Sindirim sistemi hastalıklardan biri olan çölyak hastalığında; kişi glütenli yiyecekler yediğinde bağışıklık sistemi ince bağırsağa zarar vermektedir. Doğum, gebelik, stres, enfeksiyon gibi sebepler bu hastalığa neden olsa da genellikle genetik bir hastalık olarak bilinmektedir. Uzun süre anne sütü ile beslenen kişilerde bu hastalık diğerlerine oranla daha geç görülebilmektedir. Herkeste aynı belirtiyi göstermeyen hastalık sadece yetişkinlerde değil çocuklarda da karşımıza çıkabilmektedir. Çölyak hastalığının; kronik ishal, açık ve kötü kokulu dışkı, kilo kaybı, kansızlık, karın ağrısı, boy kısalığı, büyüme geriliği, davranış değişikliği, diş çürükleri gibi farklı belirtileri bulunmaktadır.
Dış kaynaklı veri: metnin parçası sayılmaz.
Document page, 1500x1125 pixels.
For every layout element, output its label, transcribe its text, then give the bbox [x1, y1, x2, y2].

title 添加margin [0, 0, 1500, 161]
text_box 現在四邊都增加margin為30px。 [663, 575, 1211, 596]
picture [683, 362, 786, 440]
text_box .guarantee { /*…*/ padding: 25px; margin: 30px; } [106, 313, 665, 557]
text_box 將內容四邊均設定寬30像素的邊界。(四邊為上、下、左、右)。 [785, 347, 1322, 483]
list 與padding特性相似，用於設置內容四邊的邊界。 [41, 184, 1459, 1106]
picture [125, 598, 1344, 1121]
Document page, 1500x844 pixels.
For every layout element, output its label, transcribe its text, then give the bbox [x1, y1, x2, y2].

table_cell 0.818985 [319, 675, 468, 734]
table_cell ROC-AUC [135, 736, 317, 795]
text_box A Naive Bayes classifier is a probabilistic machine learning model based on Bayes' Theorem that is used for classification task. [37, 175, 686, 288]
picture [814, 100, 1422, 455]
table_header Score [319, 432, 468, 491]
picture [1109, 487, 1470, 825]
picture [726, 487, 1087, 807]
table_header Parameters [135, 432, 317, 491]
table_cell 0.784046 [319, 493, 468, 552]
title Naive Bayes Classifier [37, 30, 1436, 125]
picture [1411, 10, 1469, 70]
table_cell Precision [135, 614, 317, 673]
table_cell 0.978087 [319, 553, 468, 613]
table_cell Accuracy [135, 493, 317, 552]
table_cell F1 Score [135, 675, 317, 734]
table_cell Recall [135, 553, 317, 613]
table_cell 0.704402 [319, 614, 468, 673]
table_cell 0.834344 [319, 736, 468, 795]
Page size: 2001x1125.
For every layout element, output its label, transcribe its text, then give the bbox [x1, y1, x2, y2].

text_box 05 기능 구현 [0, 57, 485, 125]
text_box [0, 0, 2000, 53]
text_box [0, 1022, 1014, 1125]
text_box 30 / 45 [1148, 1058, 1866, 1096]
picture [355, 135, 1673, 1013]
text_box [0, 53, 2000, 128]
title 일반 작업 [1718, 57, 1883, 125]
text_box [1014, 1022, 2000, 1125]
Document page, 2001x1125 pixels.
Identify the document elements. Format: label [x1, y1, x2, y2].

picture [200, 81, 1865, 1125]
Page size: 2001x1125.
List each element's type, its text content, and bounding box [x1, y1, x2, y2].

Kanda glütene karşı antikor seviyesini ölçmek bir teşhis yoluyken ince bağırsak biyopsisi kesin tanı olarak kabul edilmektedir.
Süt ve süt ürünlerinde bulunan laktozun sindirilememesinden dolayı meydana gelen laktoz intoleransı, 10 insandan 1’inde görülebilmektedir. Sadece süt ve süt ürünlerinde değil anne sütünde de bulunan laktozu sindiremeyecek kadar laktaz enzimi eksikliğinde ortaya çıkan bu hastalığın gaz, ishal, bulantı, karın ağrısı, şişkinlik gibi belirtileri vardır. Bu belirtiler genellikle laktozlu ürünlerin tüketilmesinden 30 dakika ila 2 saat arasında kendisini göstermektedir. Hidrojen nefes testi laktoz intoleransı teşhisinde kullanılan yöntemken bu yöntem bebeklerde pek sık kullanılmamaktadır. Bunun yerine hastalık, dışkıda laktoz şekerinin görülmesi ya da dışkının asidik özelliğine göre teşhis edilmektedir.